The Chancellor Jeremy Hunt has announced a raft of new fiscal measures in the 2023 autumn statement.

Commenting on the statement, Roger Mortlock, CEO at CPRE, said:

On the extension to the mortgage guarantee scheme:

‘People are crying out for genuinely affordable and social rented homes, both of which are in desperately short supply in all parts of the country. This morning, the government announced an extension to the mortgage guarantee scheme but nothing about investing in the kinds of housing that will help to fix our hidden rural housing crisis.

‘The government must act now to ensure there is a supply of the homes people need. If it doesn’t, the future of our countryside communities will be at stake.’

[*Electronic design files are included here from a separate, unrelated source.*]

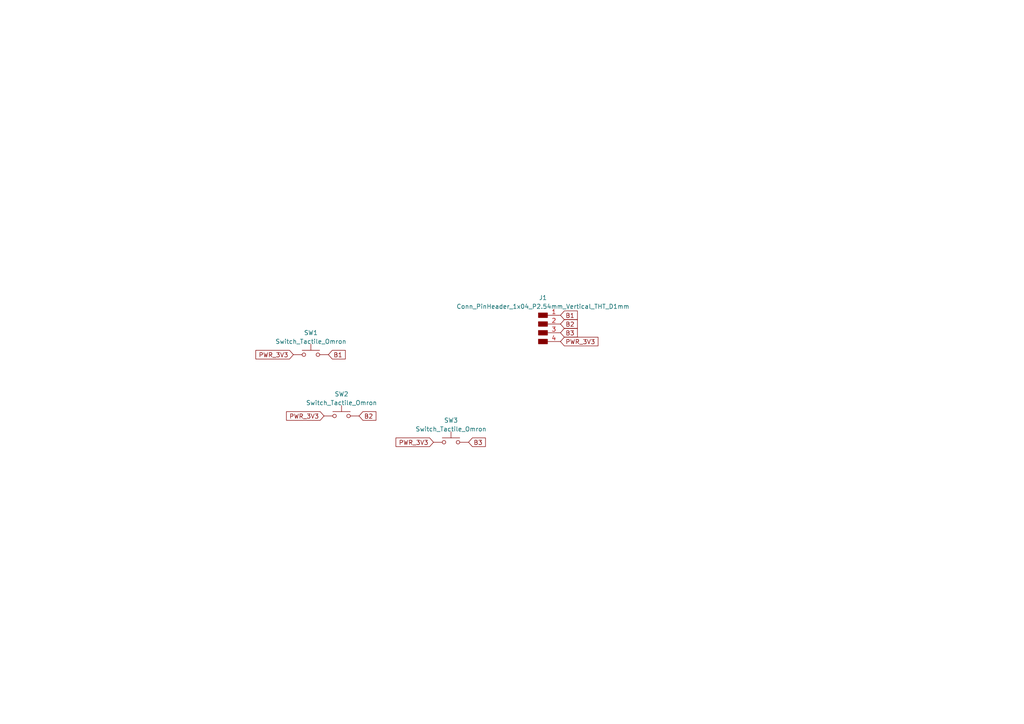
<source format=kicad_sch>
(kicad_sch (version 20230121) (generator eeschema)

  (uuid 642364e8-7a7d-4e0f-8cde-8871902b86e0)

  (paper "A4")

  


  (global_label "PWR_3V3" (shape input) (at 85.09 102.87 180) (fields_autoplaced)
    (effects (font (size 1.27 1.27)) (justify right))
    (uuid 08d5f9d8-8bc8-423c-8f06-05e2a411913e)
    (property "Intersheetrefs" "${INTERSHEET_REFS}" (at 73.7176 102.87 0)
      (effects (font (size 1.27 1.27)) (justify right) hide)
    )
  )
  (global_label "B3" (shape input) (at 162.56 96.52 0) (fields_autoplaced)
    (effects (font (size 1.27 1.27)) (justify left))
    (uuid 40372c80-9207-4eda-9e08-c4762dbce871)
    (property "Intersheetrefs" "${INTERSHEET_REFS}" (at 167.9453 96.52 0)
      (effects (font (size 1.27 1.27)) (justify left) hide)
    )
  )
  (global_label "PWR_3V3" (shape input) (at 93.98 120.65 180) (fields_autoplaced)
    (effects (font (size 1.27 1.27)) (justify right))
    (uuid 4e33b1d1-8564-4f7d-95d6-fdbed8ced807)
    (property "Intersheetrefs" "${INTERSHEET_REFS}" (at 82.6076 120.65 0)
      (effects (font (size 1.27 1.27)) (justify right) hide)
    )
  )
  (global_label "B2" (shape input) (at 104.14 120.65 0) (fields_autoplaced)
    (effects (font (size 1.27 1.27)) (justify left))
    (uuid 5889237f-d4e2-4732-90a8-92f3e8a97bad)
    (property "Intersheetrefs" "${INTERSHEET_REFS}" (at 109.5253 120.65 0)
      (effects (font (size 1.27 1.27)) (justify left) hide)
    )
  )
  (global_label "B1" (shape input) (at 162.56 91.44 0) (fields_autoplaced)
    (effects (font (size 1.27 1.27)) (justify left))
    (uuid 7f64a4ab-e278-4d6e-92fc-5886703d89ec)
    (property "Intersheetrefs" "${INTERSHEET_REFS}" (at 167.9453 91.44 0)
      (effects (font (size 1.27 1.27)) (justify left) hide)
    )
  )
  (global_label "B2" (shape input) (at 162.56 93.98 0) (fields_autoplaced)
    (effects (font (size 1.27 1.27)) (justify left))
    (uuid 94fecf2e-9376-4b6f-810b-a9beda695455)
    (property "Intersheetrefs" "${INTERSHEET_REFS}" (at 167.9453 93.98 0)
      (effects (font (size 1.27 1.27)) (justify left) hide)
    )
  )
  (global_label "B3" (shape input) (at 135.89 128.27 0) (fields_autoplaced)
    (effects (font (size 1.27 1.27)) (justify left))
    (uuid e52cec7a-2f52-4f36-9b2c-3023e8618dc1)
    (property "Intersheetrefs" "${INTERSHEET_REFS}" (at 141.2753 128.27 0)
      (effects (font (size 1.27 1.27)) (justify left) hide)
    )
  )
  (global_label "PWR_3V3" (shape input) (at 162.56 99.06 0) (fields_autoplaced)
    (effects (font (size 1.27 1.27)) (justify left))
    (uuid eba9d182-457b-4324-9e89-3b8640922ead)
    (property "Intersheetrefs" "${INTERSHEET_REFS}" (at 173.9324 99.06 0)
      (effects (font (size 1.27 1.27)) (justify left) hide)
    )
  )
  (global_label "B1" (shape input) (at 95.25 102.87 0) (fields_autoplaced)
    (effects (font (size 1.27 1.27)) (justify left))
    (uuid f3bc5cad-6963-471b-93b0-3a142a11e330)
    (property "Intersheetrefs" "${INTERSHEET_REFS}" (at 100.6353 102.87 0)
      (effects (font (size 1.27 1.27)) (justify left) hide)
    )
  )
  (global_label "PWR_3V3" (shape input) (at 125.73 128.27 180) (fields_autoplaced)
    (effects (font (size 1.27 1.27)) (justify right))
    (uuid f85696de-d85b-4ed0-91de-0fde21e33571)
    (property "Intersheetrefs" "${INTERSHEET_REFS}" (at 114.3576 128.27 0)
      (effects (font (size 1.27 1.27)) (justify right) hide)
    )
  )

  (symbol (lib_id "fab:Switch_Tactile_Omron") (at 90.17 102.87 0) (unit 1)
    (in_bom yes) (on_board yes) (dnp no) (fields_autoplaced)
    (uuid 161cc798-cd2c-4be9-982e-c09a60c6b432)
    (property "Reference" "SW1" (at 90.17 96.52 0)
      (effects (font (size 1.27 1.27)))
    )
    (property "Value" "Switch_Tactile_Omron" (at 90.17 99.06 0)
      (effects (font (size 1.27 1.27)))
    )
    (property "Footprint" "fab:Button_Omron_B3SN_6.0x6.0mm" (at 90.17 102.87 0)
      (effects (font (size 1.27 1.27)) hide)
    )
    (property "Datasheet" "https://omronfs.omron.com/en_US/ecb/products/pdf/en-b3sn.pdf" (at 90.17 102.87 0)
      (effects (font (size 1.27 1.27)) hide)
    )
    (pin "1" (uuid 3a9cf442-1075-4db9-bf06-6124f3ce1366))
    (pin "2" (uuid fa583179-277c-4633-a061-942668cbf834))
    (instances
      (project "button"
        (path "/642364e8-7a7d-4e0f-8cde-8871902b86e0"
          (reference "SW1") (unit 1)
        )
      )
    )
  )

  (symbol (lib_id "fab:Conn_PinHeader_1x04_P2.54mm_Vertical_THT_D1mm") (at 157.48 93.98 0) (unit 1)
    (in_bom yes) (on_board yes) (dnp no) (fields_autoplaced)
    (uuid b1772535-12bf-420d-b6c5-badcec704786)
    (property "Reference" "J1" (at 157.48 86.36 0)
      (effects (font (size 1.27 1.27)))
    )
    (property "Value" "Conn_PinHeader_1x04_P2.54mm_Vertical_THT_D1mm" (at 157.48 88.9 0)
      (effects (font (size 1.27 1.27)))
    )
    (property "Footprint" "fab:PinHeader_1x04_P2.54mm_Vertical_THT_D1mm" (at 157.48 93.98 0)
      (effects (font (size 1.27 1.27)) hide)
    )
    (property "Datasheet" "~" (at 157.48 93.98 0)
      (effects (font (size 1.27 1.27)) hide)
    )
    (pin "1" (uuid 83209fbd-b802-48c1-b7c8-d1e75d39bae1))
    (pin "2" (uuid beccc9f2-ee48-4e0e-8a83-24f266c2a0bb))
    (pin "3" (uuid 30ce90c1-a29b-412d-8fde-0c933188817e))
    (pin "4" (uuid 1bc54cb0-67f0-41fc-bea5-ff828e37653e))
    (instances
      (project "button"
        (path "/642364e8-7a7d-4e0f-8cde-8871902b86e0"
          (reference "J1") (unit 1)
        )
      )
      (project "Kokoro_console"
        (path "/e2c8ce7a-f053-472e-aff0-0613f264f224"
          (reference "J4") (unit 1)
        )
      )
    )
  )

  (symbol (lib_id "fab:Switch_Tactile_Omron") (at 99.06 120.65 0) (unit 1)
    (in_bom yes) (on_board yes) (dnp no) (fields_autoplaced)
    (uuid e263be74-2170-4437-a10b-73a5f6ccb8ee)
    (property "Reference" "SW2" (at 99.06 114.3 0)
      (effects (font (size 1.27 1.27)))
    )
    (property "Value" "Switch_Tactile_Omron" (at 99.06 116.84 0)
      (effects (font (size 1.27 1.27)))
    )
    (property "Footprint" "fab:Button_Omron_B3SN_6.0x6.0mm" (at 99.06 120.65 0)
      (effects (font (size 1.27 1.27)) hide)
    )
    (property "Datasheet" "https://omronfs.omron.com/en_US/ecb/products/pdf/en-b3sn.pdf" (at 99.06 120.65 0)
      (effects (font (size 1.27 1.27)) hide)
    )
    (pin "1" (uuid 12c0b4c9-6356-4783-87a4-dedaaab0e955))
    (pin "2" (uuid dc823681-6fed-4f41-af61-aad0f459f811))
    (instances
      (project "button"
        (path "/642364e8-7a7d-4e0f-8cde-8871902b86e0"
          (reference "SW2") (unit 1)
        )
      )
    )
  )

  (symbol (lib_id "fab:Switch_Tactile_Omron") (at 130.81 128.27 0) (unit 1)
    (in_bom yes) (on_board yes) (dnp no) (fields_autoplaced)
    (uuid e511b195-b9c9-47d3-8a2f-b2d63952d6ed)
    (property "Reference" "SW3" (at 130.81 121.92 0)
      (effects (font (size 1.27 1.27)))
    )
    (property "Value" "Switch_Tactile_Omron" (at 130.81 124.46 0)
      (effects (font (size 1.27 1.27)))
    )
    (property "Footprint" "fab:Button_Omron_B3SN_6.0x6.0mm" (at 130.81 128.27 0)
      (effects (font (size 1.27 1.27)) hide)
    )
    (property "Datasheet" "https://omronfs.omron.com/en_US/ecb/products/pdf/en-b3sn.pdf" (at 130.81 128.27 0)
      (effects (font (size 1.27 1.27)) hide)
    )
    (pin "1" (uuid a6b2a927-6c50-497b-a01b-a26ed4aac501))
    (pin "2" (uuid d781e952-bcfd-46e5-b687-3bdc342e314b))
    (instances
      (project "button"
        (path "/642364e8-7a7d-4e0f-8cde-8871902b86e0"
          (reference "SW3") (unit 1)
        )
      )
    )
  )

  (sheet_instances
    (path "/" (page "1"))
  )
)

</source>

On stamp duty rebates for people who make their homes more energy efficient

‘We agree with the government that people’s homes need to be more energy efficient, for the sake of both the planet and people’s pockets. But why is there still no requirement for new houses and other buildings to include solar panels? The proposed stamp duty rebates are a drop in the ocean when what we need is a rooftop solar revolution. Only by making huge changes to the way we generate our electricity will we meet our zero obligations and protect the countryside for generations to come.

‘New homes should set the standard for energy efficiency. To turn this into a reality, the government must be bold and make rooftop solar panels compulsory in all new developments, not fiddle around with things like stamp duty.’

On individual payments to people with new energy infrastructure built close to their property

‘Planning decisions should be in the wider public interest rather than just being about compensating people for loss of property values. Individual householder payments don’t make sense for rural communities. It would be far better for National Grid and others to invest in community energy schemes that make communities as a whole better able to adapt to climate change and move towards net zero.

‘The National Grid already works to bury existing or new pylons in protected landscapes, but that is because improving these landscapes is a benefit for the whole nation rather than just those who live near to where the undergrounding takes place.

‘When the will is there, we can protect our iconic landscapes and meet our nation’s energy needs.’

On plans to speed up planning decisions

‘This will not resolve the chronic under-funding of planning departments that is to blame for the inability of Local Planning Authorities and Planning Inspectorates to meet deadlines. Speeding up the decision-making process without additional resources will inevitably lead to councils approving lower-quality applications. Councils will be financially incentivised to push schemes through rather than consider them on their merits and adherence to relevant planning policies.

‘Planning departments need more money in order to train and recruit the staff required to provide a high-quality service.’